Sonraki 6 ay boyunca pazarlık yeteneğini kullanarak karayiplerden daha fazla destek sağladı ve yerel kabilelerle ittifaklar kurarak, binlerce yerli savaşçının ordusuna katılmasını sağladı. Görünmez ve acımasız bir müttefiki daha vardı: çiçek hastalığı...... Tenoktitlan' dan ayrılmadan önce adamlarından biri hastalığı çoktan yerlileri bulaştırmıştı. Aztekler çiçek hastalığı nedeniyle ıstırap içinde can çekişirken Cortez 4 ay sürecek kanlı eylemlerine başladı. İstilacılar, şehirdeki her binayı tek tek yıkıp insanları acımasızca katletti. Azteklerin sonunda teslim olmasının ardından Cortez, yeni liderleri cesur ve korkusuz Cuauhtemoc' u esir alıp şehir hazinelerinin yerini öğrenmek için ona işkence etti. Aylar süren savaş yorgunluğunun ödülünü almadan durmaya niyeti yoktu fakat Cuauhtemoc ona altınların yerini söylemedi. Orta Amerika'da medeniyetin merkezi olan yüzlerce yıllık büyük aztek imparatorluğu içten içe yanan bir harabeye dönmüştü. O günden itibaren yeni İspanya olarak bilinecek olan bu toprakların lideri ise kortez olmuştu; ancak bu çok uzun sürmeyecekti. İspanya'nın böylesine güçlü ve politik açıdan hassas bir pozisyonda onun kalmasına izin vermesi pek de olası olmadığından, Cortez İspanya kralı Şarlken (V.Karl) tarafından para ve unvanla ödüllendirilmesinin ardından, itaatsizliğinin hesabını vermek üzere İspanya'ya çağrıldı. Bir şekilde adını temize çıkardı ve yeni bir Tenoktitlan bularak daha büyük bir servete konmak umuduyla keşiflere kaldığı yerden devam etti ne var ki hiçbir şey bulamadı. İtaatsizliklerine devam edince yeniden yakalandı ve bu defa Temelli olarak İspanya'ya gönderildi. Kendi sözleriyle, " yaşlı, yoksul, ve borç içinde" dönmüştü.
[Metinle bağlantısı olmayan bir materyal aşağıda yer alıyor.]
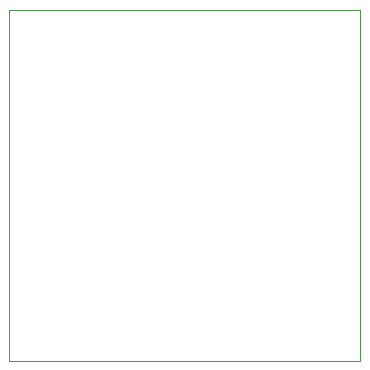
<source format=gbr>
%TF.GenerationSoftware,KiCad,Pcbnew,7.0.6*%
%TF.CreationDate,2023-09-19T17:09:16+08:00*%
%TF.ProjectId,Control Panel Selector Switch Board,436f6e74-726f-46c2-9050-616e656c2053,rev?*%
%TF.SameCoordinates,Original*%
%TF.FileFunction,Profile,NP*%
%FSLAX46Y46*%
G04 Gerber Fmt 4.6, Leading zero omitted, Abs format (unit mm)*
G04 Created by KiCad (PCBNEW 7.0.6) date 2023-09-19 17:09:16*
%MOMM*%
%LPD*%
G01*
G04 APERTURE LIST*
%TA.AperFunction,Profile*%
%ADD10C,0.100000*%
%TD*%
G04 APERTURE END LIST*
D10*
X0Y0D02*
X29718000Y0D01*
X29718000Y-29718000D01*
X0Y-29718000D01*
X0Y0D01*
M02*

</source>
Kortesin hırsı, şöhret tutkusu, toplum değerlerini sarsma eğilimi ve servet aşkı, kendi adamları için olduğu kadar, keşiflerini destek verenler içinde ikna ediciydi. Amerikan yerlilerinin gözünde ise acımasız, delikanlı ve kendi mitolojilerindeki şeytanla eş değer kötülükte bir adamdı. Gittiği her yere ölüm ve yıkım getirmişti. 1547 yılında ölüm günü geldiğinde büyük hayallerinin yakınında bile değildi, başladığı noktaya geri dönmüştü. İspanya kırsalında adı sanı bilinmeyen bir dere beyi olarak öldü.